Googlebot behaviour

Forum Moderators: open

Message Too Old, No Replies

Googlebot behaviour

Gogglebot not visiting dynamically generated pages

MJones

10:22 am on Oct 28, 2002 (gmt 0)

Hi all

just a quick Google question. I'm hoping (fingers crossed) that I'll get listed in Google after the next update and have been keeping an eye on the server logs to watch out for visiting googlebots. My site has been visited a few times but only as far as the first page, the spider never follows any of the links. All the links contain a? as the pages are dynamically generated and are of the form :

/shop/?page=pagename

rather than :

/shop/index.php?page=pagename

would this prevent the spider following the links? Also I do not have any robot specific meta tags such as <meta name="robots" content="index,follow">, will this make a difference? I understood that these meta tags are still not used by the majority of search engines.

Any thoughts/advice appreciated.

Thanks.

thunderpaste

10:24 am on Oct 28, 2002 (gmt 0)

If you are talking about a new site it is possible Google will only index a small part until you have some incoming links.

creative craig

10:28 am on Oct 28, 2002 (gmt 0)

Google will still look at the meta tag though if it is there. It is only one line of code and I would put it in, it may make all the difference.

Of course if there are no links pointing at your site at the moment, I would work on that as well as that is a major factor in a good listing in the big G!

Craig

MJones

10:30 am on Oct 28, 2002 (gmt 0)

Yep it is a new site. I do have a few incomming links but nothing to write home about. However, I just wondered if I was doing anything to preclude the google spider? Especially as the next update is imminent.

Grumpus

11:54 am on Oct 28, 2002 (gmt 0)

Nah, it's pretty normal for "off crawl" times like this for new sites to get tagged a couple of times by the freshbot, but it rarely looks very deeply into it, in my experience (regardless of how your do your URL setup). I'm using ASP and my /directory/?ID=X type urls seem to work fine.

HarryM

12:04 pm on Oct 28, 2002 (gmt 0)

For what it's worth, I too have a new site, and currently I only have 2 incoming links, neither very significant. Yet all my pages were crawled by Google earlier this month.

Now my nerves are frazzled waiting for the update. :)

nell

12:05 pm on Oct 28, 2002 (gmt 0)

I've had problems getting .php pages ranked high with Google. I wound up copying the source code from selected pages (after PHP generated them) and made them into .htm pages.
My menu, when it used links to .php pages, also seemed to be ignored. (I did get some .php pages into Google but they were buried.)

MJones

1:21 pm on Oct 28, 2002 (gmt 0)

Thanks for the replies! I've added the robot meta tags just in case this has any bearing and think that perhaps I just need to be patient. Although that is a hard thing to be at the moment!

warumauchnicht

1:27 pm on Oct 28, 2002 (gmt 0)

@MJones

I've had the same problem a month ago. Google has crawled only www.mydomain.com/ and didn't follow any link. Although I've installed a robots.txt and META-Tags.

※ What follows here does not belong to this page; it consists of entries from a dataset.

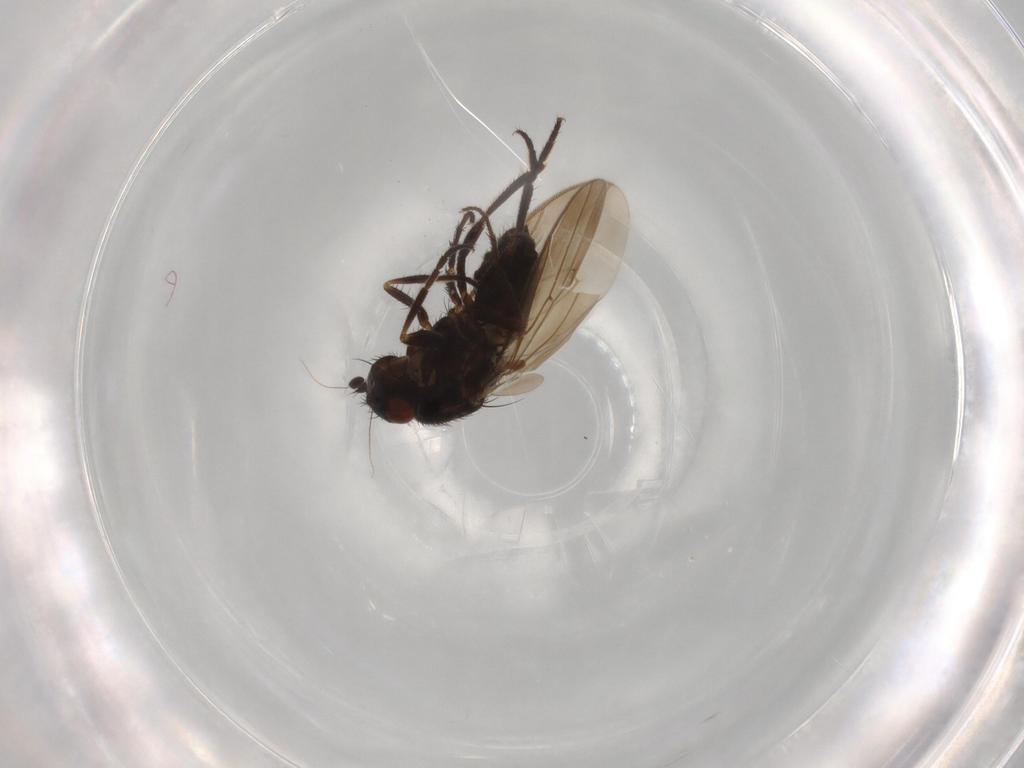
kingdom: Animalia
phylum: Arthropoda
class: Insecta
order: Diptera
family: Sphaeroceridae
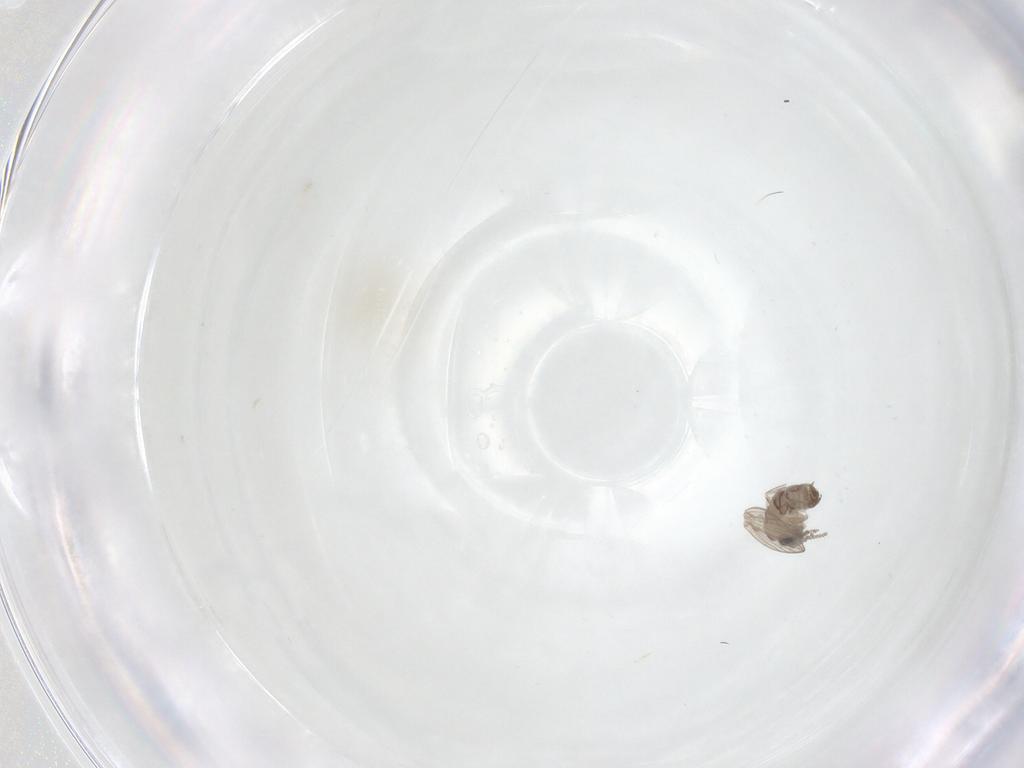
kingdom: Animalia
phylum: Arthropoda
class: Insecta
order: Diptera
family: Psychodidae
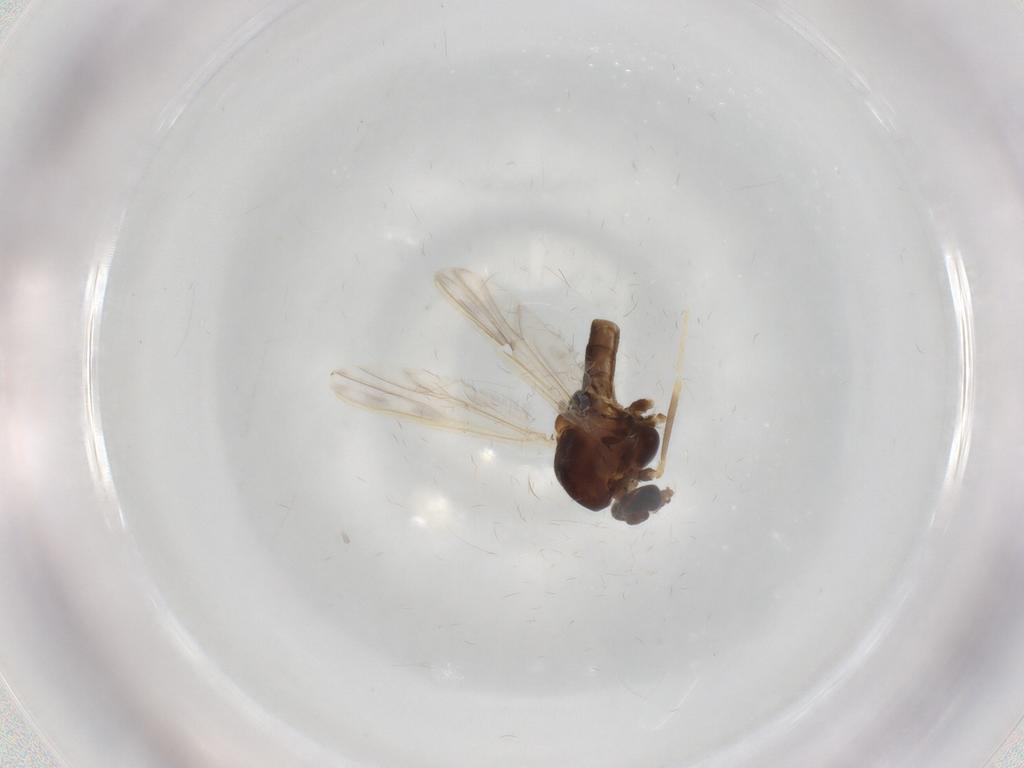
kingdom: Animalia
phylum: Arthropoda
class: Insecta
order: Diptera
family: Chironomidae
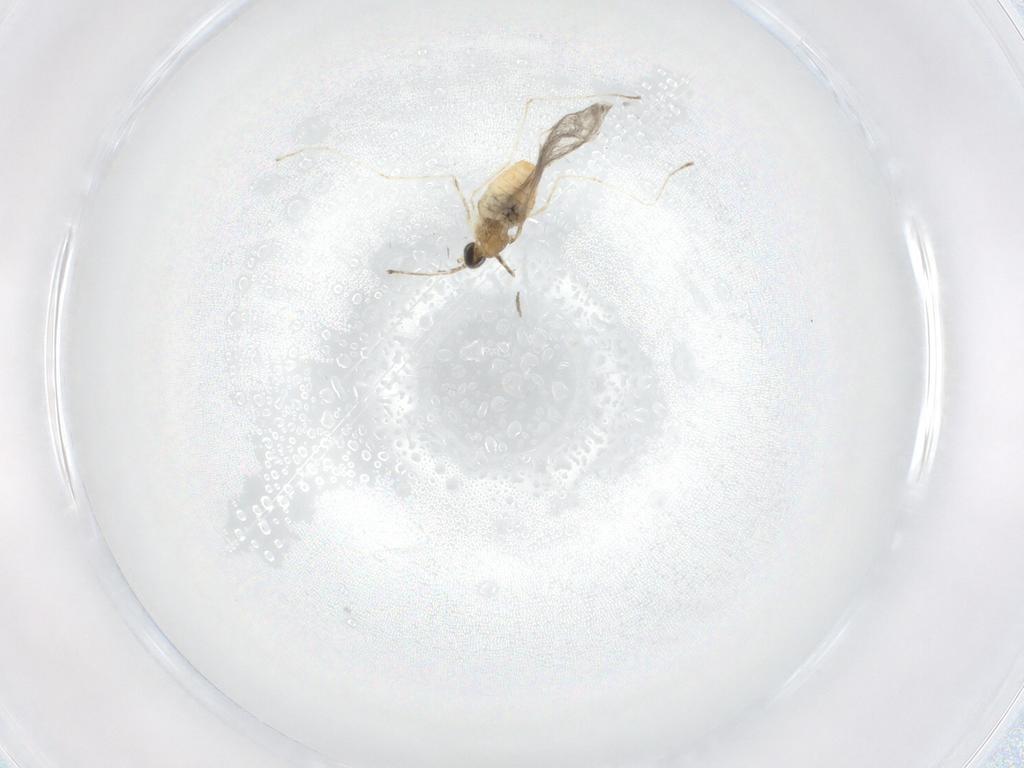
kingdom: Animalia
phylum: Arthropoda
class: Insecta
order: Diptera
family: Cecidomyiidae
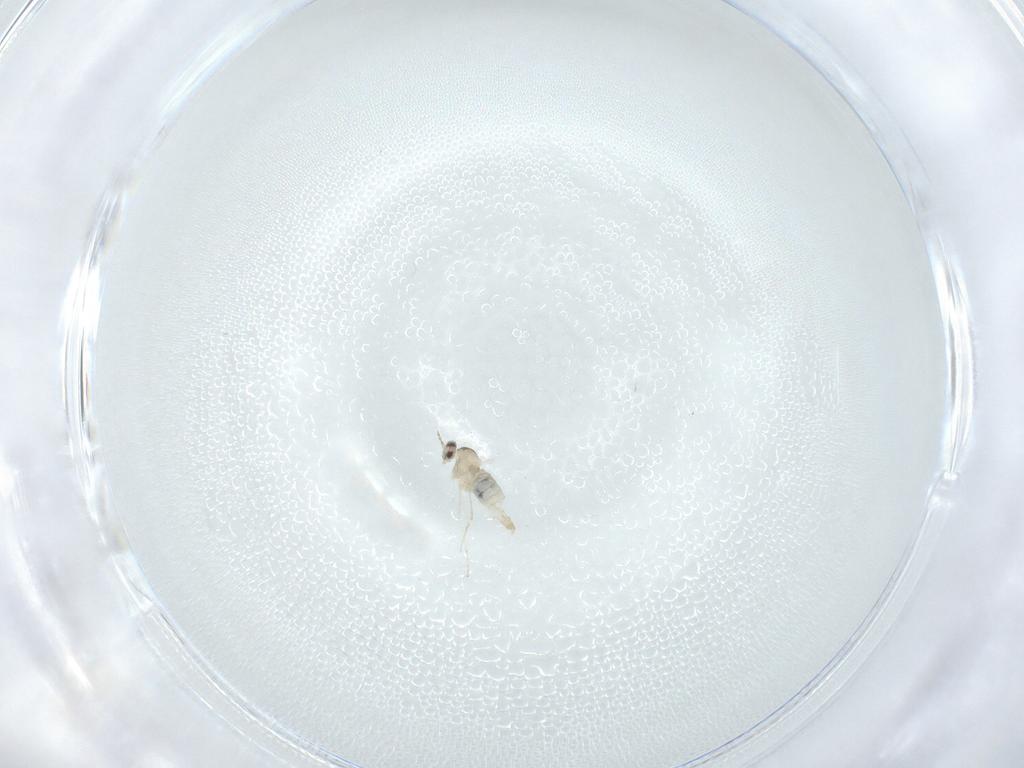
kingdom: Animalia
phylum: Arthropoda
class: Insecta
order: Diptera
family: Cecidomyiidae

But now my page is completly spidered. The trick:
Mod_Rewrite in .htaccess. I mean something like this:

URL: www.shop.com/shop/page/firstpage/
Rewrite to www.shop.com/index.php?page=firstpage

If it's possible for you to create your own .htaccess-File I am able to help you with the syntax.

regards,
tino

bjseiler

1:48 pm on Oct 28, 2002 (gmt 0)

If you do not want to deal with mod rewrite, there is an easy way to create html pages from php pages. If your content changes frequently, you may want to do this a couple times a month or put it into a cron script to do it for you.

From telnet or SSH -

>lynx -source [yoursitehere.com...] > index.html

(all on one line)

That will create index.html which will be the exact html output that you get when you click on index.php.

ruserious

2:23 pm on Oct 28, 2002 (gmt 0)

Google does not know the difference between dynamically generated (.php) or static (.html) files. And it would not care either. A filename extension can easily be manipulated through rewriting.

The problem with .php is that often these sites have some kind of usertracking via sessions. And if Session IDs get appended to get-urls google will not crawl those links.

See
[searchengineworld.com...] - Q: [Indexing] Does Google index dynamic content?

and

[webmasterworld.com...] - for the discussion

MJones

2:26 pm on Oct 28, 2002 (gmt 0)

> warumauchnicht

unfortunately my ISP doesn't allow the use of Mod_Rewrite in .htaccess files. This leaves me with the option of implementing my own URL parsing trick so that I can use links without the?, or generate a load of static pages that will be spidered (as suggested by bjseiler). However, I thought this was a technique that could lead to sites being blacklisted by some search engines.

The reason I've not gone down either of these routes yet is that from everything I've read so far I understood that Google was quite happy to follow dynamic links. This issue is obviously not as clear cut as it first appears and perhaps it's time to look at my options again.